Work order: The pictures get left out, but everything else in the listing below must be duplicated exactly.

The data:
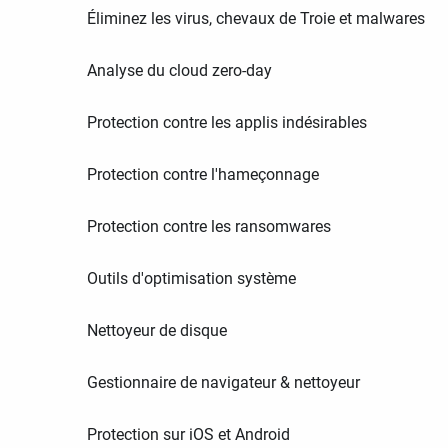
Éliminez les virus, chevaux de Troie et malwares
Analyse du cloud zero-day
Protection contre les applis indésirables
Protection contre l'hameçonnage
Protection contre les ransomwares
Outils d'optimisation système
Nettoyeur de disque
Gestionnaire de navigateur & nettoyeur
Protection sur iOS et Android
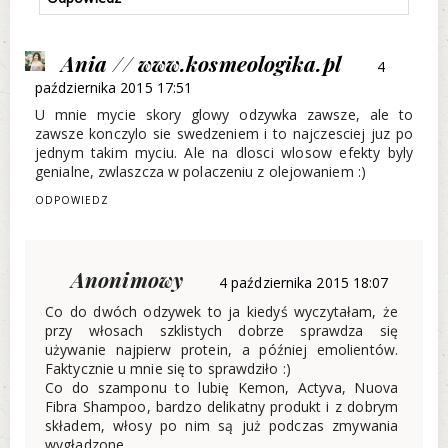
Ania // www.kosmeologika.pl
4
października 2015 17:51
U mnie mycie skory glowy odzywka zawsze, ale to
zawsze konczylo sie swedzeniem i to najczesciej juz po
jednym takim myciu. Ale na dlosci wlosow efekty byly
genialne, zwlaszcza w polaczeniu z olejowaniem :)
ODPOWIEDZ
Anonimowy
4 października 2015 18:07
Co do dwóch odzywek to ja kiedyś wyczytałam, że
przy włosach szklistych dobrze sprawdza się
używanie najpierw protein, a później emolientów.
Faktycznie u mnie się to sprawdziło :)
Co do szamponu to lubię Kemon, Actyva, Nuova
Fibra Shampoo, bardzo delikatny produkt i z dobrym
składem, włosy po nim są już podczas zmywania
wygładzone.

Completed task:
Éliminez les virus, chevaux de Troie et malwares
Analyse du cloud zero-day
Protection contre les applis indésirables
Protection contre l'hameçonnage
Protection contre les ransomwares
Outils d'optimisation système
Nettoyeur de disque
Gestionnaire de navigateur & nettoyeur
Protection sur iOS et Android
Ania // www.kosmeologika.pl
4
października 2015 17:51
U mnie mycie skory glowy odzywka zawsze, ale to
zawsze konczylo sie swedzeniem i to najczesciej juz po
jednym takim myciu. Ale na dlosci wlosow efekty byly
genialne, zwlaszcza w polaczeniu z olejowaniem :)
ODPOWIEDZ
Anonimowy
4 października 2015 18:07
Co do dwóch odzywek to ja kiedyś wyczytałam, że
przy włosach szklistych dobrze sprawdza się
używanie najpierw protein, a później emolientów.
Faktycznie u mnie się to sprawdziło :)
Co do szamponu to lubię Kemon, Actyva, Nuova
Fibra Shampoo, bardzo delikatny produkt i z dobrym
składem, włosy po nim są już podczas zmywania
wygładzone.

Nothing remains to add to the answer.